§ Work instructions
Write out every line of the entries below character for character, changing nothing.

(Saved data entries)
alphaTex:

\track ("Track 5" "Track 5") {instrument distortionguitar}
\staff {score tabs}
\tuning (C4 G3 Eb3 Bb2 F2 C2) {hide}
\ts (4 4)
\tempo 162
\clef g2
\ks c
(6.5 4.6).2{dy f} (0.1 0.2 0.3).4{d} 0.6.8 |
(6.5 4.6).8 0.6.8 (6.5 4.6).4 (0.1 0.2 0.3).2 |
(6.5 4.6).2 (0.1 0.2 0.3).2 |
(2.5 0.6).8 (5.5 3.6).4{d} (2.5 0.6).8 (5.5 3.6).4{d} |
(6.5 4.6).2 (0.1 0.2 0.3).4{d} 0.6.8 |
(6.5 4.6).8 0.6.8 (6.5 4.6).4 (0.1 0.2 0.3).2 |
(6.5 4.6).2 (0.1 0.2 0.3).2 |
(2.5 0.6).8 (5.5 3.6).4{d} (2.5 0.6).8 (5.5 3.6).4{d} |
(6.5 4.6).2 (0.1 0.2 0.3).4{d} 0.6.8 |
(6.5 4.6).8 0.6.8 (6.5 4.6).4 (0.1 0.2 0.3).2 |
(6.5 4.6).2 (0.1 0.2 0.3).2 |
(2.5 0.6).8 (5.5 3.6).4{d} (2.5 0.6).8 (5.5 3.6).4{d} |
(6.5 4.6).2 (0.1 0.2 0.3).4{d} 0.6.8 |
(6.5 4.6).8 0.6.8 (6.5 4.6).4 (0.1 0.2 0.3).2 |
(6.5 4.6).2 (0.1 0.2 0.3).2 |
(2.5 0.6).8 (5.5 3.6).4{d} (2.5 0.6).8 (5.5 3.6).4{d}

§ Output for this task
alphaTex:

\track ("Track 5" "Track 5") {instrument distortionguitar}
\staff {score tabs}
\tuning (C4 G3 Eb3 Bb2 F2 C2) {hide}
\ts (4 4)
\tempo 162
\clef g2
\ks c
(6.5 4.6).2{dy f} (0.1 0.2 0.3).4{d} 0.6.8 |
(6.5 4.6).8 0.6.8 (6.5 4.6).4 (0.1 0.2 0.3).2 |
(6.5 4.6).2 (0.1 0.2 0.3).2 |
(2.5 0.6).8 (5.5 3.6).4{d} (2.5 0.6).8 (5.5 3.6).4{d} |
(6.5 4.6).2 (0.1 0.2 0.3).4{d} 0.6.8 |
(6.5 4.6).8 0.6.8 (6.5 4.6).4 (0.1 0.2 0.3).2 |
(6.5 4.6).2 (0.1 0.2 0.3).2 |
(2.5 0.6).8 (5.5 3.6).4{d} (2.5 0.6).8 (5.5 3.6).4{d} |
(6.5 4.6).2 (0.1 0.2 0.3).4{d} 0.6.8 |
(6.5 4.6).8 0.6.8 (6.5 4.6).4 (0.1 0.2 0.3).2 |
(6.5 4.6).2 (0.1 0.2 0.3).2 |
(2.5 0.6).8 (5.5 3.6).4{d} (2.5 0.6).8 (5.5 3.6).4{d} |
(6.5 4.6).2 (0.1 0.2 0.3).4{d} 0.6.8 |
(6.5 4.6).8 0.6.8 (6.5 4.6).4 (0.1 0.2 0.3).2 |
(6.5 4.6).2 (0.1 0.2 0.3).2 |
(2.5 0.6).8 (5.5 3.6).4{d} (2.5 0.6).8 (5.5 3.6).4{d}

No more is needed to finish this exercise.